Les pays côtiers doivent veiller à ne pas être emportés par l’élan de victoires militaires partielles et temporaires au point de réveiller les sentiments communautaires qui alimenteront les cellules terroristes locales de demain. On pourrait dire que le contre-terrorisme classique certes, semble avoir les faveurs des partenaires internationaux. Cependant il ne s’attaque qu’aux symptômes d’un mal déjà profond, à un résultat qu’est même le fait terroriste. Toutefois, il s’avère impuissant face aux racines de ce mal qui se déclinent en plusieurs fléaux. Ils ont pour noms, entre autres, la pauvreté, le mal-développement, la mal-gouvernance, les injustices et les griefs entretenus sur certains groupes ethniques et populations par une reproduction des imaginaires nés de l’époque coloniale et reproduits par les Etats postcoloniaux sur des populations entières auxquelles on n’offre que la répression comme réponse. De même, au Sahel, toutes les tentatives infructueuses de privatiser la gestion sécuritaire par le biais de milices d’autodéfense ont, de manière contreproductive, abouti à la stigmatisation de populations qui, frustrées et instrumentalisées, sont finalement allées grossir les rangs de l’Etat islamique au Grand Sahara et d’autres groupes terroristes qui n’ont même plus besoin de l’idéologie djihadiste pour recruter massivement.
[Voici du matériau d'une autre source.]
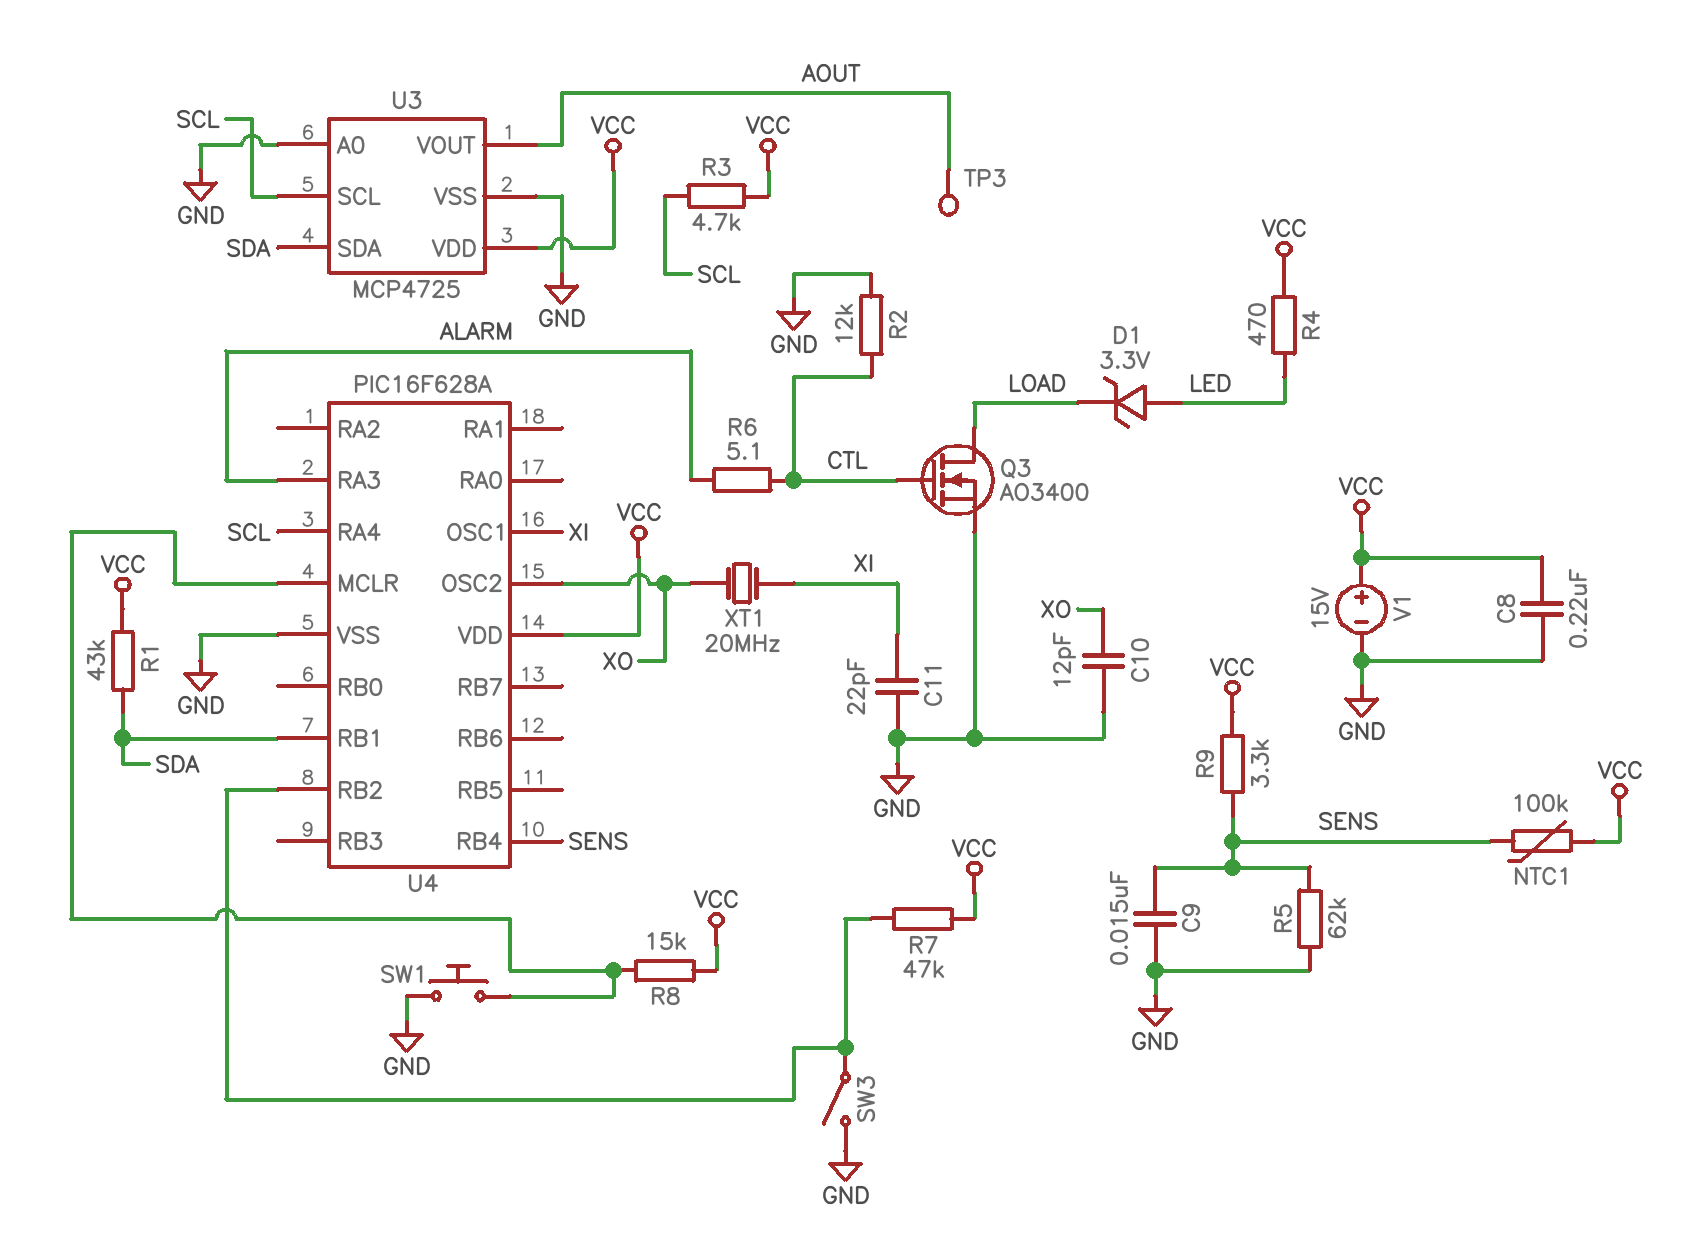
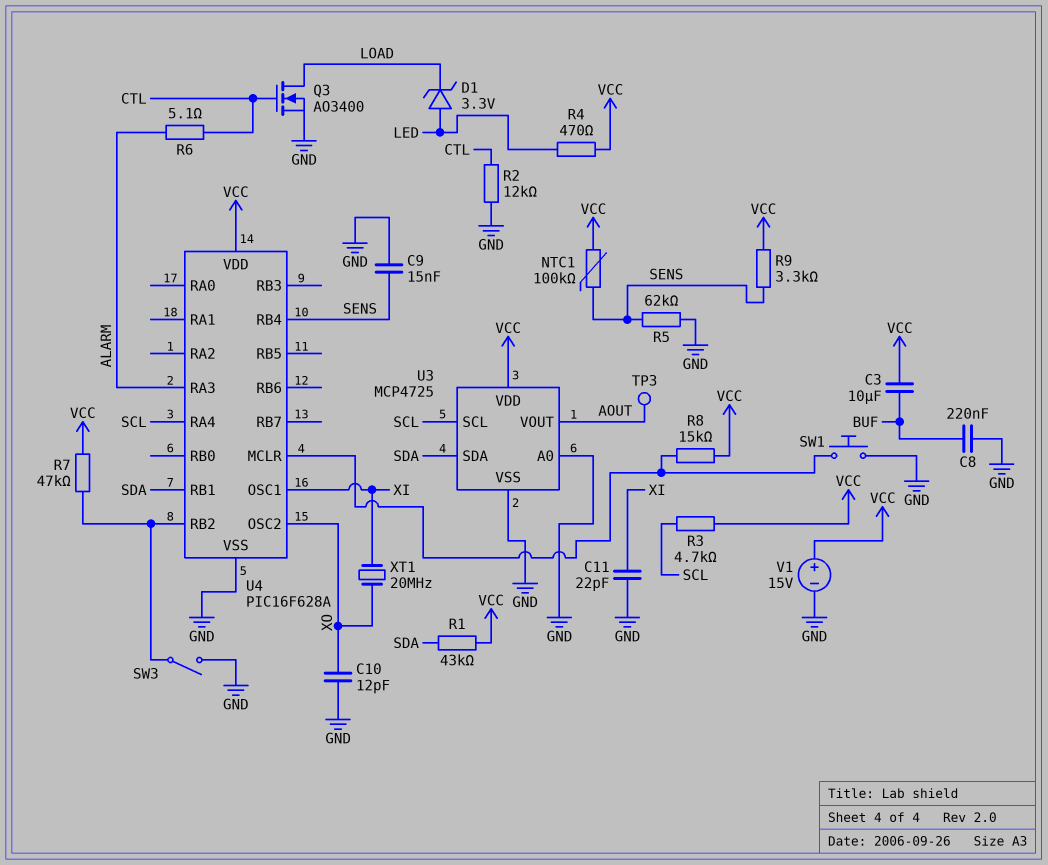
C3: none -> 10uF (BUF, VCC)
C8: 220nF (GND, VCC) -> 220nF (BUF, GND)

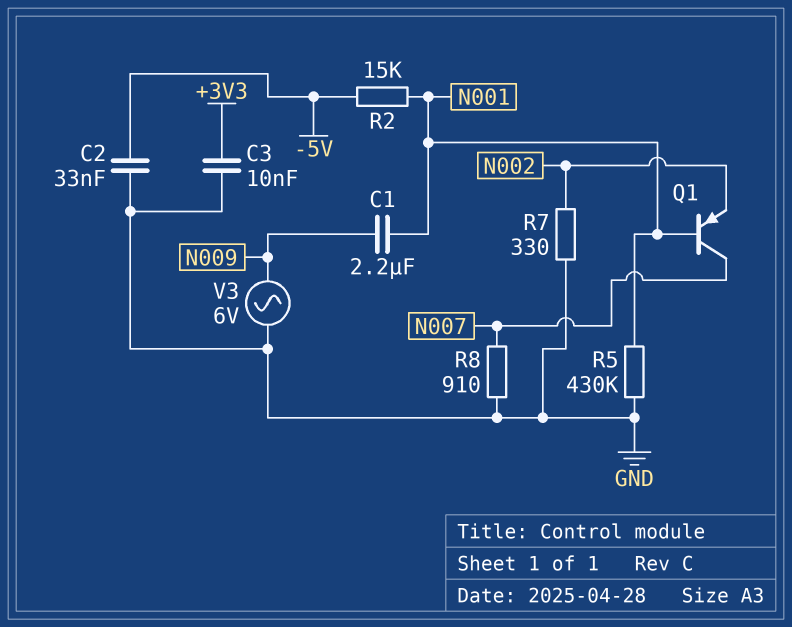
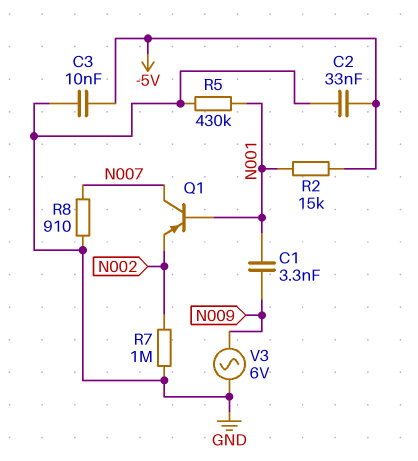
C1: 2.2uF (N001, N009) -> 3.3nF (N001, N009)
C3: 10nF (+3V3, GND) -> 10nF (-5V, GND)
R7: 330 (GND, N002) -> 1M (GND, N002)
Différente du contre-terrorisme, la prévention de l’extrémisme violent s’attaque aux causes structurelles de la radicalisation et des frustrations. Cette dimension ne devrait pas être perdue de vue. Sa prise en compte devra passer par la définition préalable des questions les plus urgentes à gérer selon les pays ainsi que de l’environnement extérieur à prendre nécessairement en compte. La conquête des cœurs par le renforcement du sentiment d’appartenance nationale des citoyens des zones transfrontalières et les investissements massifs sur le désenclavement s’avèrent plus durable que de leur imposer des conditions draconiennes de sécurité donnant l’impression d’un Etat à visage répressif. Une plus grande présence de l’Etat protecteur dont l’interface doit être des forces de défense et de sécurité ayant gagné la confiance des populations et la bataille du renseignement humain, participera du travail de prévention dans une démarche holistique et inclusive.
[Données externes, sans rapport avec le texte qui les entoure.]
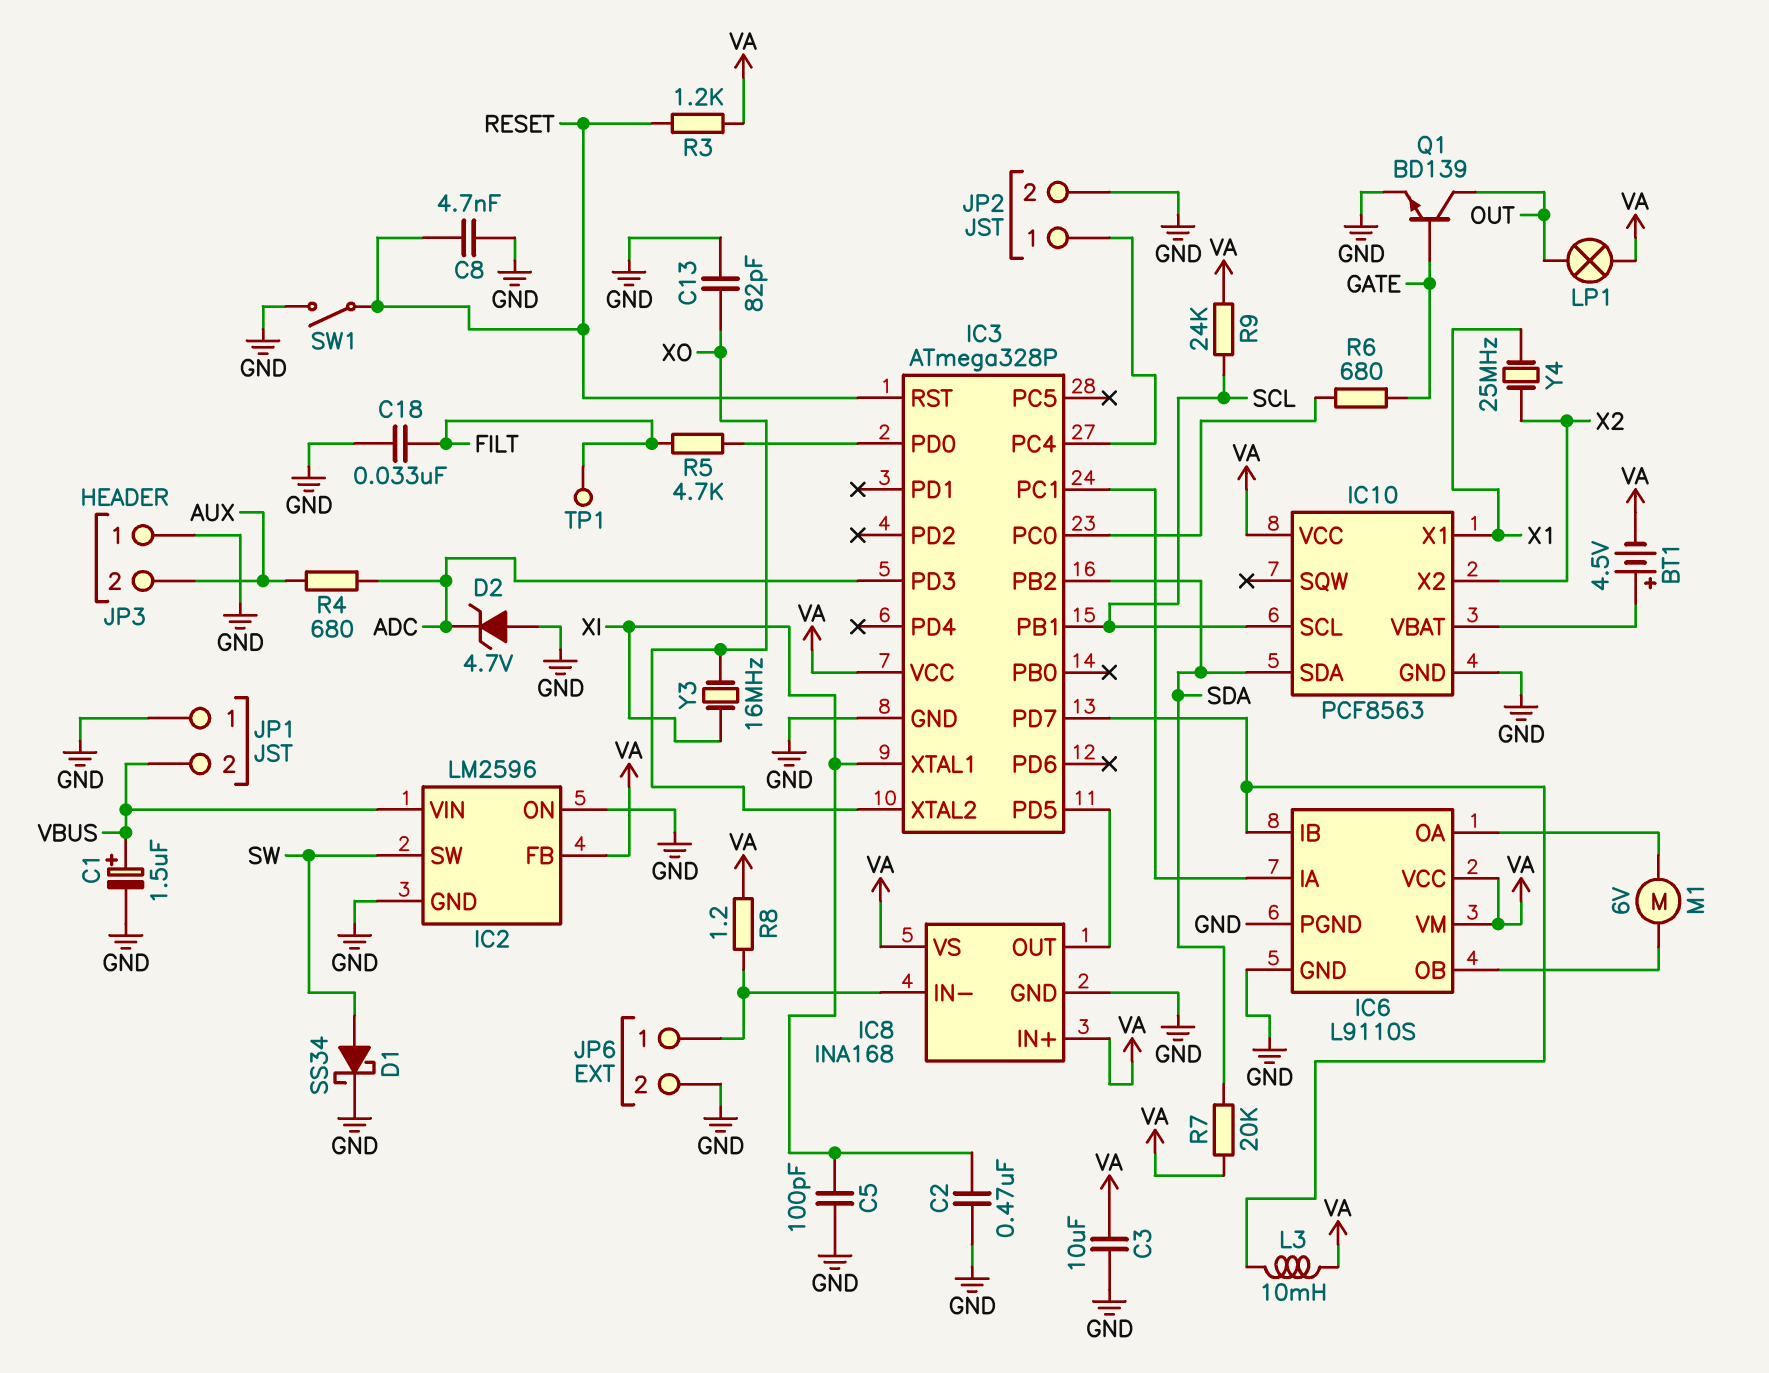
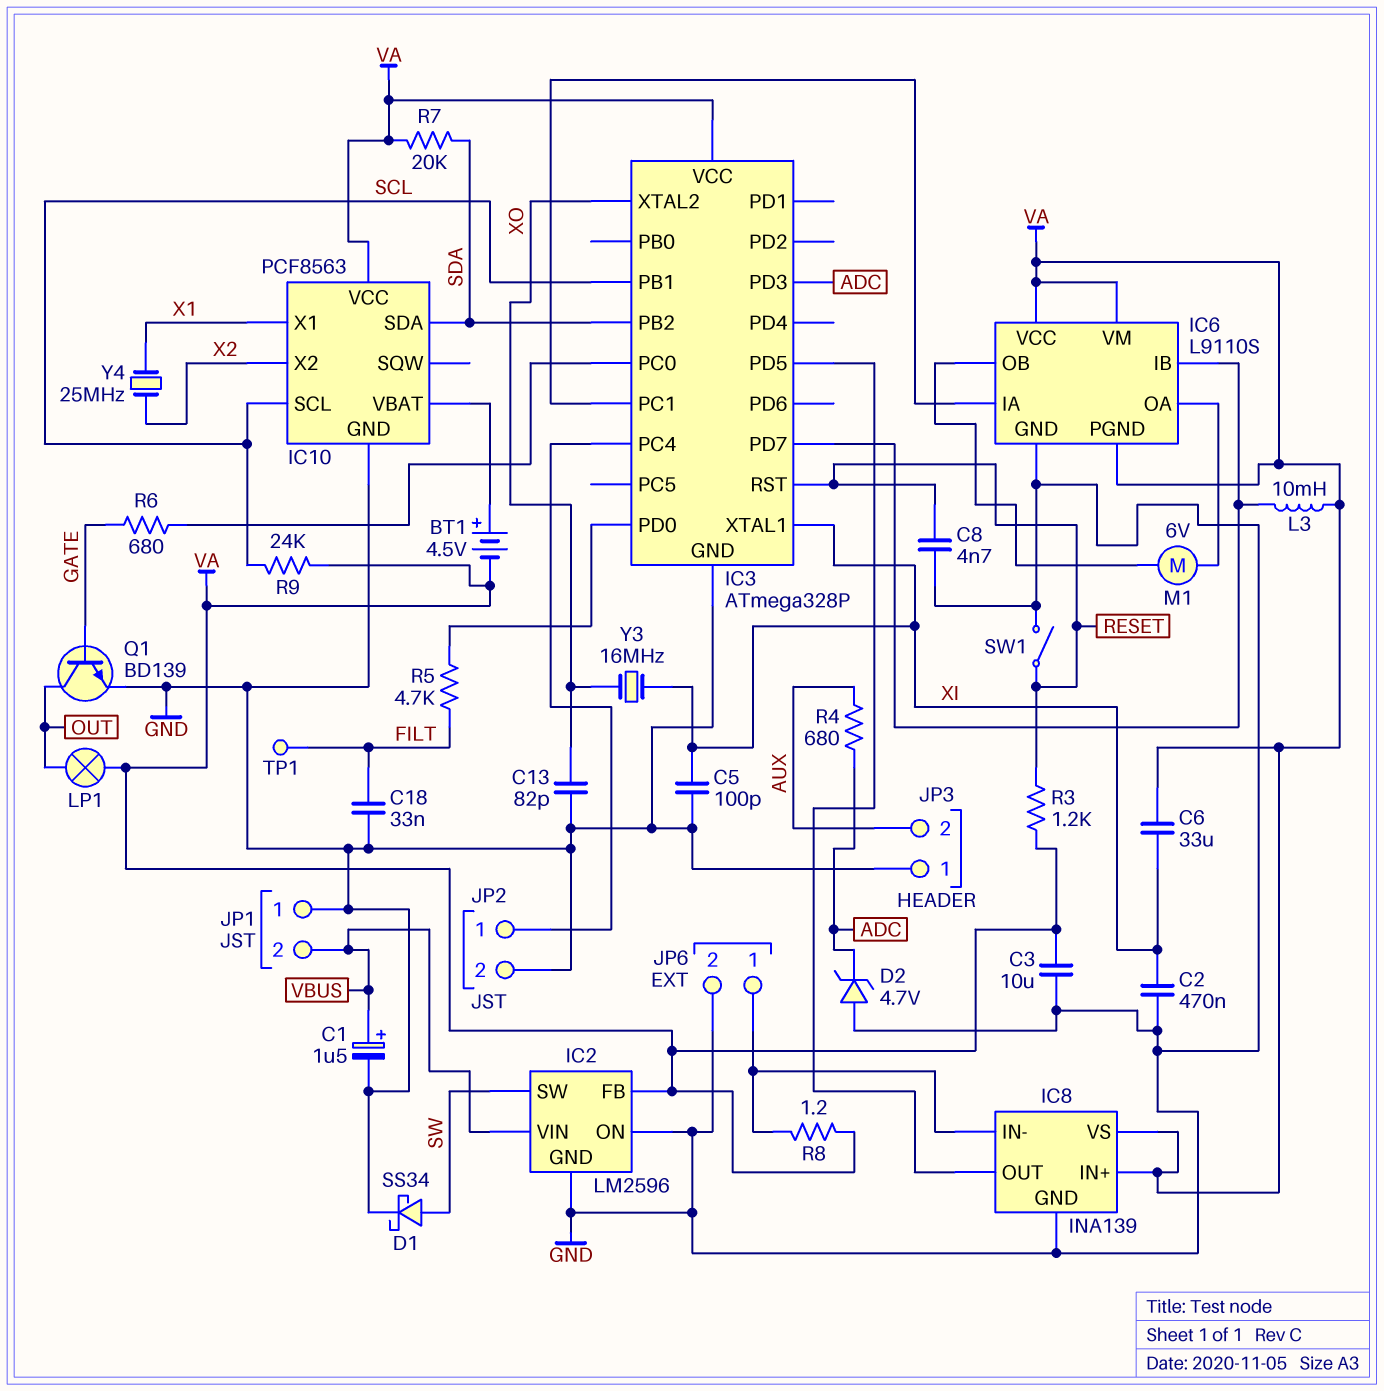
C6: none -> 33uF (VA, XI)
IC6 pin PGND: GND -> VA
IC8: INA168 -> INA139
Il y a aujourd’hui une nette volonté de parachever l’élaboration des stratégies contre l’extrémisme violent au Togo, au Bénin et au Ghana malgré les disparités sur le niveau d’évaluation de la menace. Mais, il manque surtout la documentation des causes profondes et éventuelles de la montée du terrorisme par des études de terrain notamment à travers les enquêtes de perceptions qui, pour l’heure, font défaut. Cela fait planer le risque de reproduction de stratégies existantes sans une spécification des besoins réels des pays en question. Il faudra nécessairement, une revue actualisée des stratégies et politiques (CVE et CT) existantes axées sur la prévention. Les pays côtiers doivent veiller nécessairement à conduire une analyse actualisée de la menace et aller vers un système d’alerte précoce. L’appui de partenaires comme celui entamé par le Programme des Nations Unies pour le Développement (PNUD), qui s’est déjà engagé dans une démarche préventive, pourrait aider à une meilleure harmonisation et à la conduite des réformes nécessaires pour respecter les textes internationaux notamment ceux relatifs aux droits de l'homme.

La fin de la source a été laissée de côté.